Problems ->
1. In the review of "The Good Occupation," what did Harry Truman tell the Gridiron Club in December 1945?
2. Sum up the review of "The Good Occupation" in two sentences.
3. Reproduce the passage of the review starting with "Wednesday, December 28, 2016" and going on through "Susan L. Carruthers.".

Passage provided ->
Wednesday, December 28, 2016

The Birth of Pax Americana



The Birth of Pax Americana

Contra conventional wisdom, occupations can change political cultures. But it may be that it can’t be done without deeply coercive measures. Nicholas M. Gallagher reviews “The Good Occupation” by Susan L. Carruthers.

Peace is hell,” Harry Truman told the Gridiron Club in December 1945, riffing off William Tecumseh Sherman. Only three months after V-J Day, Truman was under fire from all sides. Progressives thought the U.S. was needlessly antagonizing the Soviet Union by keeping vast standing armies in Europe and Asia—perhaps, they suspected, with an eye toward empire. Remnants of the old isolationist right also felt the country had no business maintaining a mighty presence abroad. Liberal internationalists embraced a transformative vision for a post-war order under the aegis of the United Nations, but there weren’t enough of them to govern. The president’s biggest headache came from average Americans who had fought their way across France and the Pacific but were severely divided over whether to stay and wage peace.

Available data ->
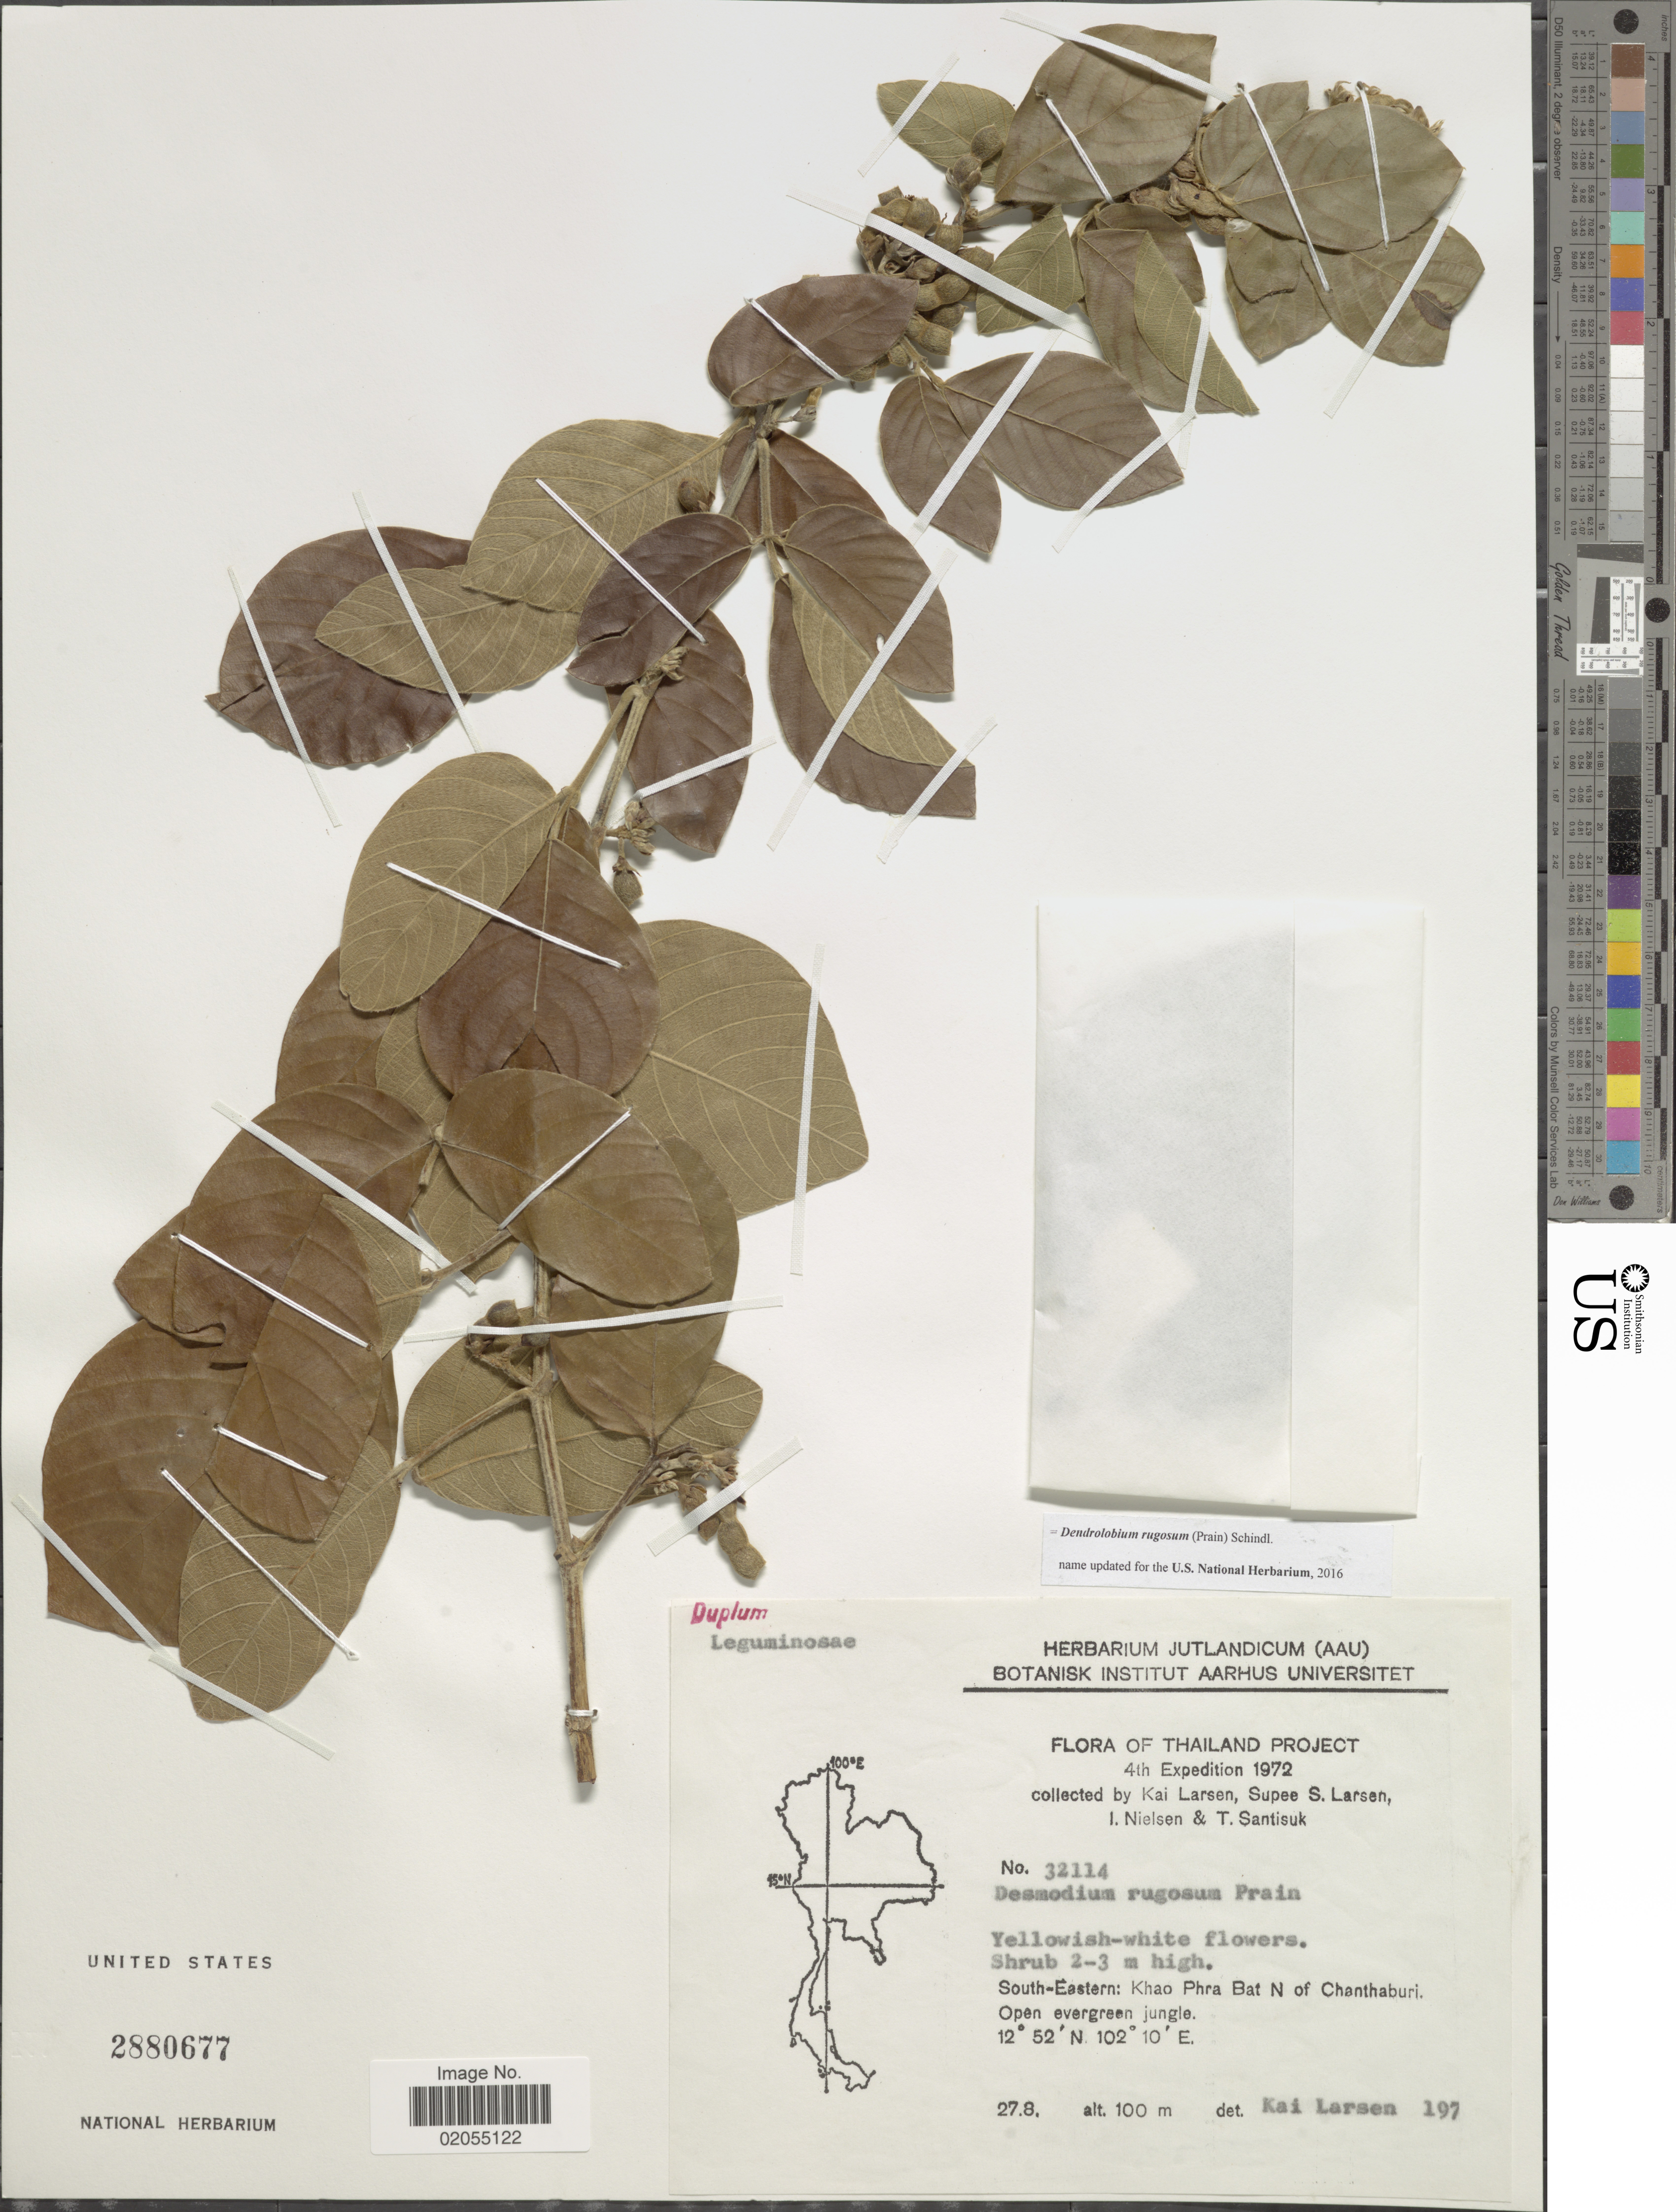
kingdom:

Solved tasks ->
1. "Peace is hell."

2. The review of Susan L. Carruthers's "The Good Occupation" argues that occupations can change political cultures, though perhaps only through deeply coercive measures. It opens in December 1945, when Harry Truman was under fire from progressives and isolationists who opposed keeping large forces abroad, liberal internationalists were too few to govern, and his biggest headache was that ordinary veterans were sharply divided over whether to stay and wage peace.

3.
Wednesday, December 28, 2016

The Birth of Pax Americana



The Birth of Pax Americana

Contra conventional wisdom, occupations can change political cultures. But it may be that it can’t be done without deeply coercive measures. Nicholas M. Gallagher reviews “The Good Occupation” by Susan L. Carruthers.